The New York Post reports that “de Blasio revealed Sunday that first lady Chirlane McCray, a rumored contender for Brooklyn borough president, would co-chair a Task Force on Racial Inclusion and Equity as the city plans its eventual reopening.”

“The economic and racial disparities that have been made so clear by this crisis, we knew about them before,” said de Blasio. “A powerful, painful exclamation point has been put on them by this crisis.”

McCray has come under fire for her alleged mismanagement of ThriveNYC, a plan to deal with mental health and substance abuse throughout the city. The program spent money like it was going out of style, but never could quite explain how it was helping solve the city’s issues, as it didn’t have any clear metrics by which to judge its success. Line-item budget requests by POLITICO were repeatedly ignored and the program couldn’t explain how it had spent its $850 million in taxpayer funding. Then, McCray tried to head up a new program called “She Built NYC,” a project aimed at building as many statues of women as there are of men around the city.
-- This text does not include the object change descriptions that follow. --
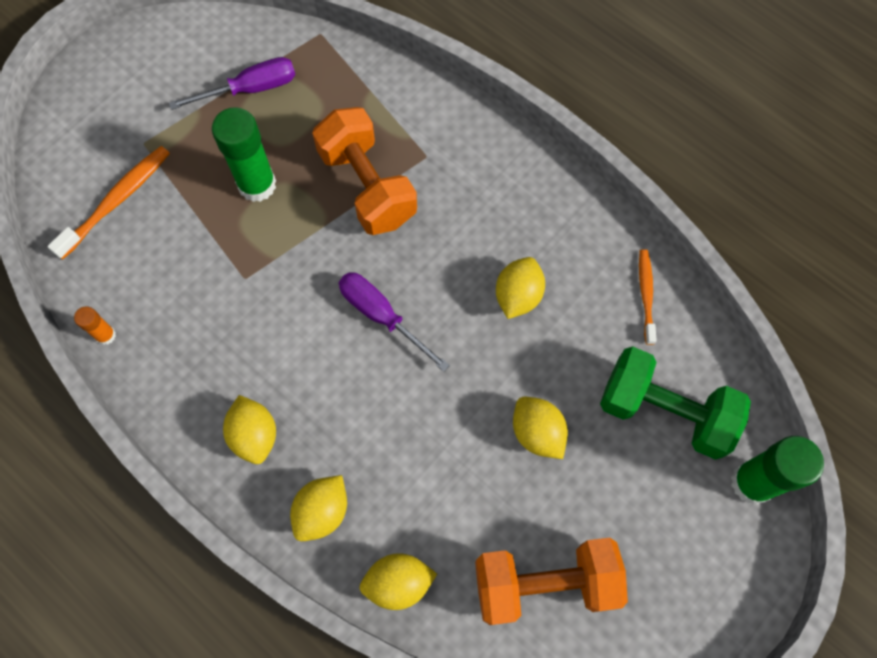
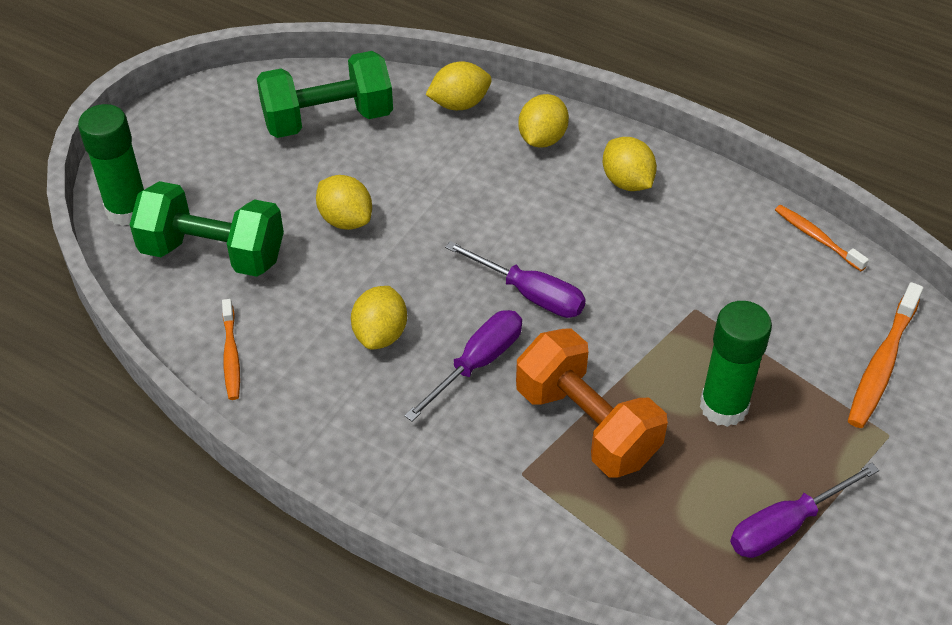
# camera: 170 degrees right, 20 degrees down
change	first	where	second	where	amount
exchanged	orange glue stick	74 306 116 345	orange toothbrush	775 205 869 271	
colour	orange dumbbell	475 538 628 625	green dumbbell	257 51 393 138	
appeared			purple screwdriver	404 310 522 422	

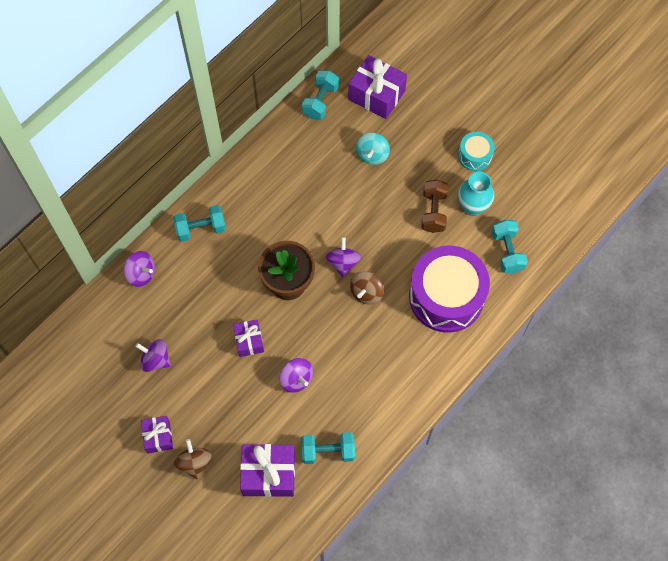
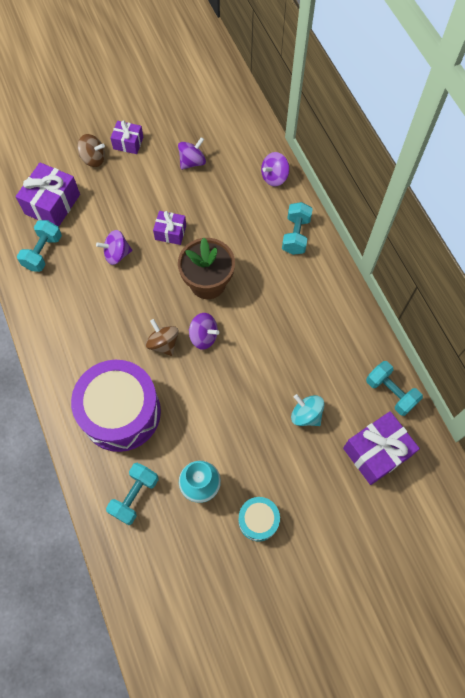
# camera: 115 degrees right, 0 degrees up
change	first	where	second	where	amount
missing	brown dumbbell	421 179 448 233			
spun	turquoise dumbbell	491 220 528 273		106 463 159 525	75 degrees counterclockwise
Instead, she wound up garnering the ire of resident Catholics after she outright ignored the public’s top pick, Mother Cabrini, America’s first canonized saint.

But now, McCray is on deck to head up a brand new group to oversee racial inequality during the coronavirus outbreak, the goal of which is reportedly to ensure hard-hit minority communities get help as the city seeks to rebuild its local economy after the shutdown eases.

And even some local Democrats aren’t impressed. Councilman Robert Holden suggested the appointment was a ploy by De Blasio to help his wife become the Brooklyn borough president, saying, “This is political. I wish de Blasio would stop doing this. Let her win the Brooklyn borough presidency on her own merits.”

“Her track record on Thrive and the statue commission hasn’t been so good,” he added.

To add insult to injury, when the New York Post asked city officials about the group’s budget, they reportedly received no response.